__Directions for this task__. Set down each line of the data below exactly as it stands, dropping the pictures.

__Collected data__.
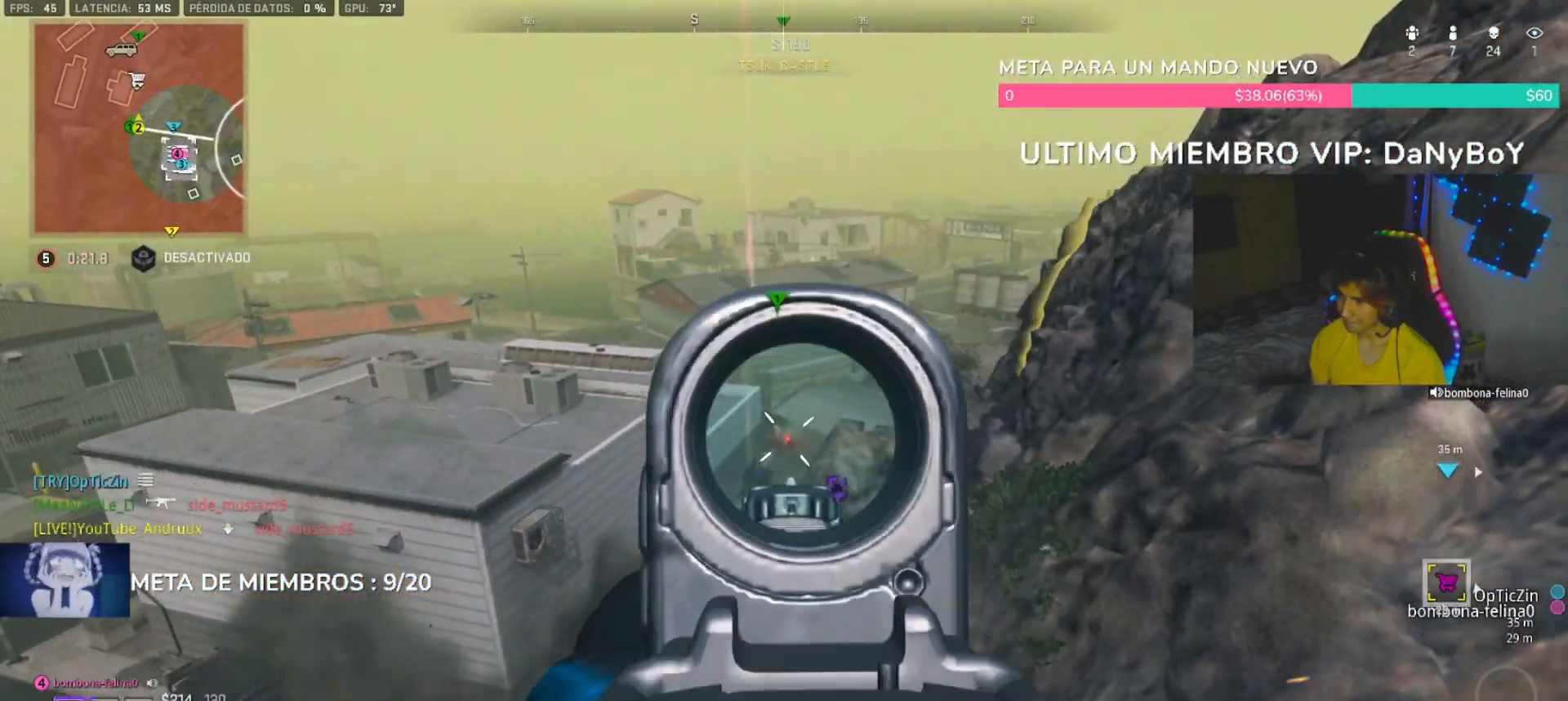
{"dt_ms": 500, "buttons": ["L2", "R2"], "left_stick": "down-right", "right_stick": "center", "button_events": []}
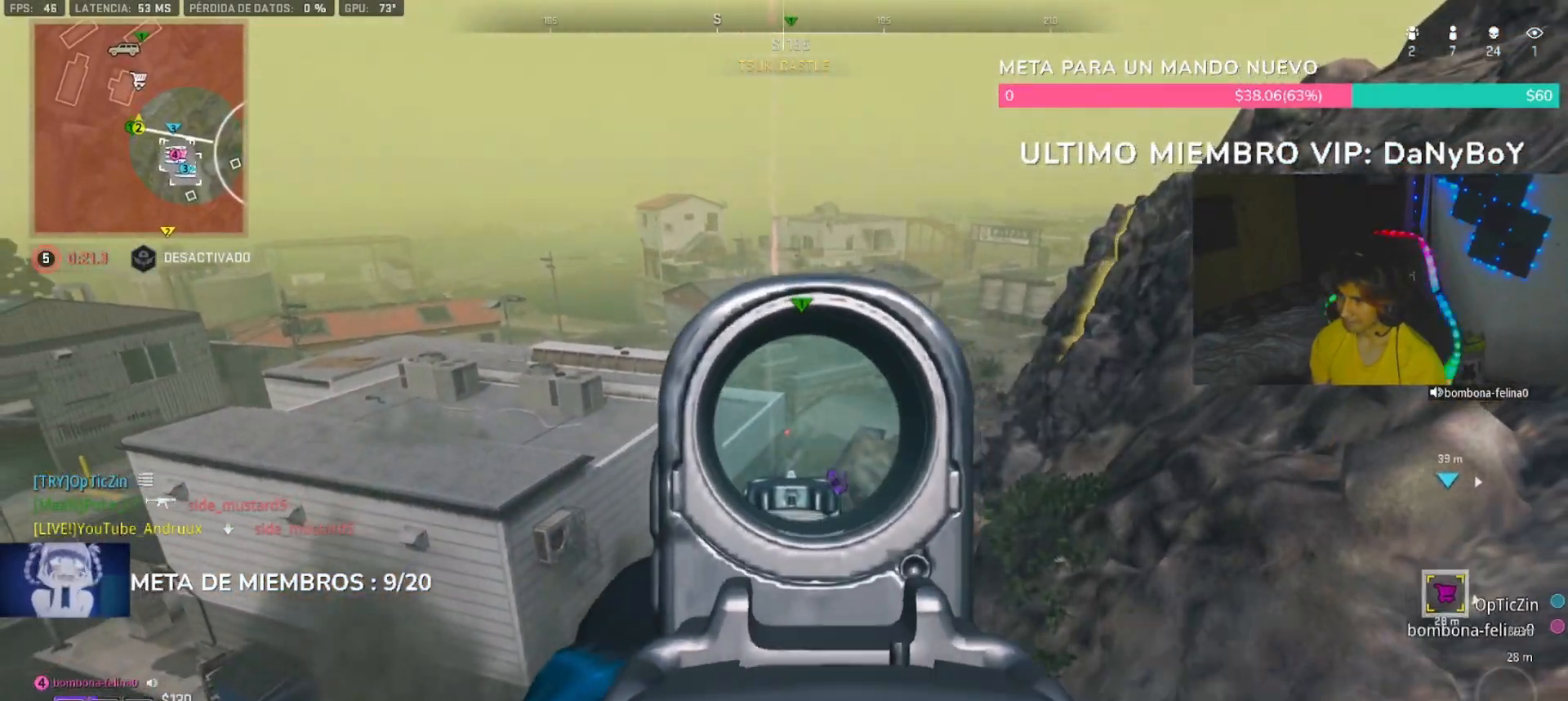
{"dt_ms": 500, "buttons": [], "left_stick": "right", "right_stick": "right", "button_events": [[133, "R2", "up"], [167, "L2", "up"]]}
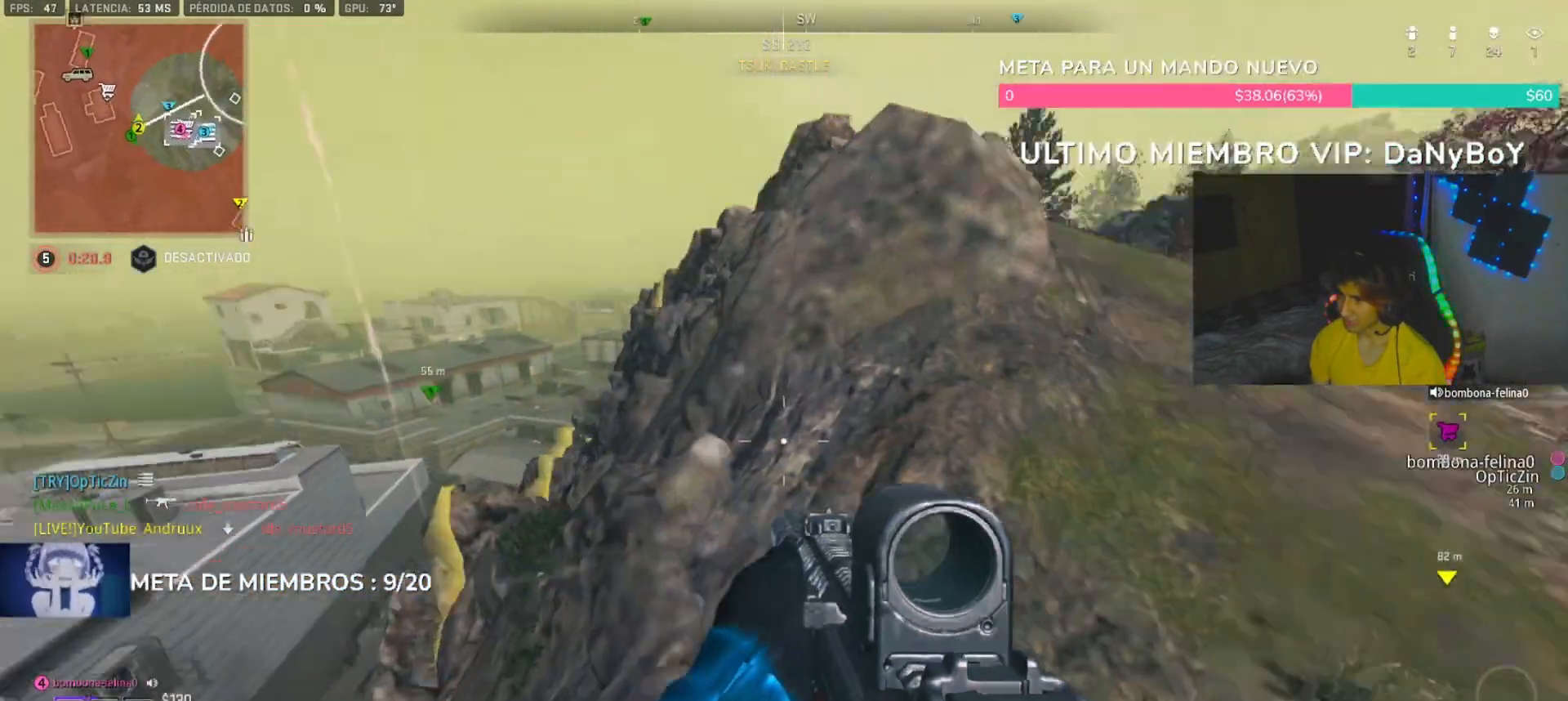
{"dt_ms": 500, "buttons": [], "left_stick": "up-right", "right_stick": "center"}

__Solution to this task__.
{"dt_ms": 500, "buttons": ["L2", "R2"], "left_stick": "down-right", "right_stick": "center", "button_events": []}
{"dt_ms": 500, "buttons": [], "left_stick": "right", "right_stick": "right", "button_events": [[133, "R2", "up"], [167, "L2", "up"]]}
{"dt_ms": 500, "buttons": [], "left_stick": "up-right", "right_stick": "center"}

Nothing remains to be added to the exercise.